** Opening SOURCE RECORDS block **

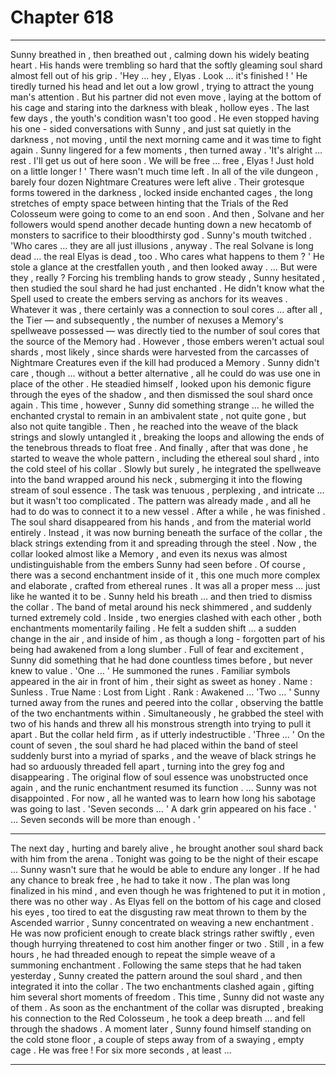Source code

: 
# Chapter 618


---

Sunny breathed in , then breathed out , calming down his widely beating heart . His hands were trembling so hard that the softly gleaming soul shard almost fell out of his grip .
'Hey … hey , Elyas . Look ... it's finished ! '
He tiredly turned his head and let out a low growl , trying to attract the young man's attention . But his partner did not even move , laying at the bottom of his cage and staring into the darkness with bleak , hollow eyes .
The last few days , the youth's condition wasn't too good . He even stopped having his one - sided conversations with Sunny , and just sat quietly in the darkness , not moving , until the next morning came and it was time to fight again .
Sunny lingered for a few moments , then turned away .
'It's alright … rest . I'll get us out of here soon . We will be free … free , Elyas ! Just hold on a little longer ! '
There wasn't much time left . In all of the vile dungeon , barely four dozen Nightmare Creatures were left alive . Their grotesque forms towered in the darkness , locked inside enchanted cages , the long stretches of empty space between hinting that the Trials of the Red Colosseum were going to come to an end soon .
And then , Solvane and her followers would spend another decade hunting down a new hecatomb of monsters to sacrifice to their bloodthirsty god .
Sunny's mouth twitched .
'Who cares … they are all just illusions , anyway . The real Solvane is long dead … the real Elyas is dead , too . Who cares what happens to them ? '
He stole a glance at the crestfallen youth , and then looked away .
… But were they , really ?
Forcing his trembling hands to grow steady , Sunny hesitated , then studied the soul shard he had just enchanted .
He didn't know what the Spell used to create the embers serving as anchors for its weaves . Whatever it was , there certainly was a connection to soul cores … after all , the Tier — and subsequently , the number of nexuses a Memory's spellweave possessed — was directly tied to the number of soul cores that the source of the Memory had .
However , those embers weren't actual soul shards , most likely , since shards were harvested from the carcasses of Nightmare Creatures even if the kill had produced a Memory . Sunny didn't care , though … without a better alternative , all he could do was use one in place of the other .
He steadied himself , looked upon his demonic figure through the eyes of the shadow , and then dismissed the soul shard once again .
This time , however , Sunny did something strange … he willed the enchanted crystal to remain in an ambivalent state , not quite gone , but also not quite tangible .
Then , he reached into the weave of the black strings and slowly untangled it , breaking the loops and allowing the ends of the tenebrous threads to float free .
And finally , after that was done , he started to weave the whole pattern , including the ethereal soul shard , into the cold steel of his collar .
Slowly but surely , he integrated the spellweave into the band wrapped around his neck , submerging it into the flowing stream of soul essence . The task was tenuous , perplexing , and intricate … but it wasn't too complicated . The pattern was already made , and all he had to do was to connect it to a new vessel .
After a while , he was finished . The soul shard disappeared from his hands , and from the material world entirely . Instead , it was now burning beneath the surface of the collar , the black strings extending from it and spreading through the steel . Now , the collar looked almost like a Memory , and even its nexus was almost undistinguishable from the embers Sunny had seen before .
Of course , there was a second enchantment inside of it , this one much more complex and elaborate , crafted from ethereal runes . It was all a proper mess … just like he wanted it to be .
Sunny held his breath … and then tried to dismiss the collar .
The band of metal around his neck shimmered , and suddenly turned extremely cold . Inside , two energies clashed with each other , both enchantments momentarily failing .
He felt a sudden shift … a sudden change in the air , and inside of him , as though a long - forgotten part of his being had awakened from a long slumber . Full of fear and excitement , Sunny did something that he had done countless times before , but never knew to value .
'One … '
He summoned the runes .
Familiar symbols appeared in the air in front of him , their sight as sweet as honey .
Name : Sunless .
True Name : Lost from Light .
Rank : Awakened …
'Two … '
Sunny turned away from the runes and peered into the collar , observing the battle of the two enchantments within . Simultaneously , he grabbed the steel with two of his hands and threw all his monstrous strength into trying to pull it apart .
But the collar held firm , as if utterly indestructible .
'Three ... '
On the count of seven , the soul shard he had placed within the band of steel suddenly burst into a myriad of sparks , and the weave of black strings he had so arduously threaded fell apart , turning into the grey fog and disappearing . The original flow of soul essence was unobstructed once again , and the runic enchantment resumed its function .
… Sunny was not disappointed . For now , all he wanted was to learn how long his sabotage was going to last .
'Seven seconds … '
A dark grin appeared on his face .
' ... Seven seconds will be more than enough . '
***
The next day , hurting and barely alive , he brought another soul shard back with him from the arena . Tonight was going to be the night of their escape … Sunny wasn't sure that he would be able to endure any longer . If he had any chance to break free , he had to take it now .
The plan was long finalized in his mind , and even though he was frightened to put it in motion , there was no other way .
As Elyas fell on the bottom of his cage and closed his eyes , too tired to eat the disgusting raw meat thrown to them by the Ascended warrior , Sunny concentrated on weaving a new enchantment . He was now proficient enough to create black strings rather swiftly , even though hurrying threatened to cost him another finger or two .
Still , in a few hours , he had threaded enough to repeat the simple weave of a summoning enchantment .
Following the same steps that he had taken yesterday , Sunny created the pattern around the soul shard , and then integrated it into the collar .
The two enchantments clashed again , gifting him several short moments of freedom .
This time , Sunny did not waste any of them .
As soon as the enchantment of the collar was disrupted , breaking his connection to the Red Colosseum , he took a deep breath … and fell through the shadows .
A moment later , Sunny found himself standing on the cold stone floor , a couple of steps away from of a swaying , empty cage .
He was free !
For six more seconds , at least ...

---

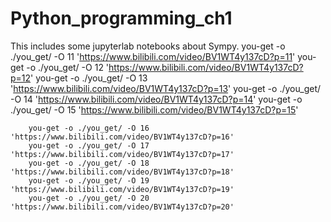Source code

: # Python_programming_ch1

This includes some jupyterlab notebooks about Sympy.
        you-get -o ./you_get/ -O 11 'https://www.bilibili.com/video/BV1WT4y137cD?p=11'
        you-get -o ./you_get/ -O 12 'https://www.bilibili.com/video/BV1WT4y137cD?p=12'
        you-get -o ./you_get/ -O 13 'https://www.bilibili.com/video/BV1WT4y137cD?p=13'
        you-get -o ./you_get/ -O 14 'https://www.bilibili.com/video/BV1WT4y137cD?p=14'
        you-get -o ./you_get/ -O 15 'https://www.bilibili.com/video/BV1WT4y137cD?p=15'
        
        you-get -o ./you_get/ -O 16 'https://www.bilibili.com/video/BV1WT4y137cD?p=16'
        you-get -o ./you_get/ -O 17 'https://www.bilibili.com/video/BV1WT4y137cD?p=17'
        you-get -o ./you_get/ -O 18 'https://www.bilibili.com/video/BV1WT4y137cD?p=18'
        you-get -o ./you_get/ -O 19 'https://www.bilibili.com/video/BV1WT4y137cD?p=19'
        you-get -o ./you_get/ -O 20 'https://www.bilibili.com/video/BV1WT4y137cD?p=20'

** Closing SOURCE RECORDS block **

ASSIGNED TASK: Print the source text of every item above verbatim, leaving out the pictures.

RESPONSE:
Source code

: 
# Chapter 618


---

Sunny breathed in , then breathed out , calming down his widely beating heart . His hands were trembling so hard that the softly gleaming soul shard almost fell out of his grip .
'Hey … hey , Elyas . Look ... it's finished ! '
He tiredly turned his head and let out a low growl , trying to attract the young man's attention . But his partner did not even move , laying at the bottom of his cage and staring into the darkness with bleak , hollow eyes .
The last few days , the youth's condition wasn't too good . He even stopped having his one - sided conversations with Sunny , and just sat quietly in the darkness , not moving , until the next morning came and it was time to fight again .
Sunny lingered for a few moments , then turned away .
'It's alright … rest . I'll get us out of here soon . We will be free … free , Elyas ! Just hold on a little longer ! '
There wasn't much time left . In all of the vile dungeon , barely four dozen Nightmare Creatures were left alive . Their grotesque forms towered in the darkness , locked inside enchanted cages , the long stretches of empty space between hinting that the Trials of the Red Colosseum were going to come to an end soon .
And then , Solvane and her followers would spend another decade hunting down a new hecatomb of monsters to sacrifice to their bloodthirsty god .
Sunny's mouth twitched .
'Who cares … they are all just illusions , anyway . The real Solvane is long dead … the real Elyas is dead , too . Who cares what happens to them ? '
He stole a glance at the crestfallen youth , and then looked away .
… But were they , really ?
Forcing his trembling hands to grow steady , Sunny hesitated , then studied the soul shard he had just enchanted .
He didn't know what the Spell used to create the embers serving as anchors for its weaves . Whatever it was , there certainly was a connection to soul cores … after all , the Tier — and subsequently , the number of nexuses a Memory's spellweave possessed — was directly tied to the number of soul cores that the source of the Memory had .
However , those embers weren't actual soul shards , most likely , since shards were harvested from the carcasses of Nightmare Creatures even if the kill had produced a Memory . Sunny didn't care , though … without a better alternative , all he could do was use one in place of the other .
He steadied himself , looked upon his demonic figure through the eyes of the shadow , and then dismissed the soul shard once again .
This time , however , Sunny did something strange … he willed the enchanted crystal to remain in an ambivalent state , not quite gone , but also not quite tangible .
Then , he reached into the weave of the black strings and slowly untangled it , breaking the loops and allowing the ends of the tenebrous threads to float free .
And finally , after that was done , he started to weave the whole pattern , including the ethereal soul shard , into the cold steel of his collar .
Slowly but surely , he integrated the spellweave into the band wrapped around his neck , submerging it into the flowing stream of soul essence . The task was tenuous , perplexing , and intricate … but it wasn't too complicated . The pattern was already made , and all he had to do was to connect it to a new vessel .
After a while , he was finished . The soul shard disappeared from his hands , and from the material world entirely . Instead , it was now burning beneath the surface of the collar , the black strings extending from it and spreading through the steel . Now , the collar looked almost like a Memory , and even its nexus was almost undistinguishable from the embers Sunny had seen before .
Of course , there was a second enchantment inside of it , this one much more complex and elaborate , crafted from ethereal runes . It was all a proper mess … just like he wanted it to be .
Sunny held his breath … and then tried to dismiss the collar .
The band of metal around his neck shimmered , and suddenly turned extremely cold . Inside , two energies clashed with each other , both enchantments momentarily failing .
He felt a sudden shift … a sudden change in the air , and inside of him , as though a long - forgotten part of his being had awakened from a long slumber . Full of fear and excitement , Sunny did something that he had done countless times before , but never knew to value .
'One … '
He summoned the runes .
Familiar symbols appeared in the air in front of him , their sight as sweet as honey .
Name : Sunless .
True Name : Lost from Light .
Rank : Awakened …
'Two … '
Sunny turned away from the runes and peered into the collar , observing the battle of the two enchantments within . Simultaneously , he grabbed the steel with two of his hands and threw all his monstrous strength into trying to pull it apart .
But the collar held firm , as if utterly indestructible .
'Three ... '
On the count of seven , the soul shard he had placed within the band of steel suddenly burst into a myriad of sparks , and the weave of black strings he had so arduously threaded fell apart , turning into the grey fog and disappearing . The original flow of soul essence was unobstructed once again , and the runic enchantment resumed its function .
… Sunny was not disappointed . For now , all he wanted was to learn how long his sabotage was going to last .
'Seven seconds … '
A dark grin appeared on his face .
' ... Seven seconds will be more than enough . '
***
The next day , hurting and barely alive , he brought another soul shard back with him from the arena . Tonight was going to be the night of their escape … Sunny wasn't sure that he would be able to endure any longer . If he had any chance to break free , he had to take it now .
The plan was long finalized in his mind , and even though he was frightened to put it in motion , there was no other way .
As Elyas fell on the bottom of his cage and closed his eyes , too tired to eat the disgusting raw meat thrown to them by the Ascended warrior , Sunny concentrated on weaving a new enchantment . He was now proficient enough to create black strings rather swiftly , even though hurrying threatened to cost him another finger or two .
Still , in a few hours , he had threaded enough to repeat the simple weave of a summoning enchantment .
Following the same steps that he had taken yesterday , Sunny created the pattern around the soul shard , and then integrated it into the collar .
The two enchantments clashed again , gifting him several short moments of freedom .
This time , Sunny did not waste any of them .
As soon as the enchantment of the collar was disrupted , breaking his connection to the Red Colosseum , he took a deep breath … and fell through the shadows .
A moment later , Sunny found himself standing on the cold stone floor , a couple of steps away from of a swaying , empty cage .
He was free !
For six more seconds , at least ...

---

Source code

: # Python_programming_ch1

This includes some jupyterlab notebooks about Sympy.
        you-get -o ./you_get/ -O 11 'https://www.bilibili.com/video/BV1WT4y137cD?p=11'
        you-get -o ./you_get/ -O 12 'https://www.bilibili.com/video/BV1WT4y137cD?p=12'
        you-get -o ./you_get/ -O 13 'https://www.bilibili.com/video/BV1WT4y137cD?p=13'
        you-get -o ./you_get/ -O 14 'https://www.bilibili.com/video/BV1WT4y137cD?p=14'
        you-get -o ./you_get/ -O 15 'https://www.bilibili.com/video/BV1WT4y137cD?p=15'
        
        you-get -o ./you_get/ -O 16 'https://www.bilibili.com/video/BV1WT4y137cD?p=16'
        you-get -o ./you_get/ -O 17 'https://www.bilibili.com/video/BV1WT4y137cD?p=17'
        you-get -o ./you_get/ -O 18 'https://www.bilibili.com/video/BV1WT4y137cD?p=18'
        you-get -o ./you_get/ -O 19 'https://www.bilibili.com/video/BV1WT4y137cD?p=19'
        you-get -o ./you_get/ -O 20 'https://www.bilibili.com/video/BV1WT4y137cD?p=20'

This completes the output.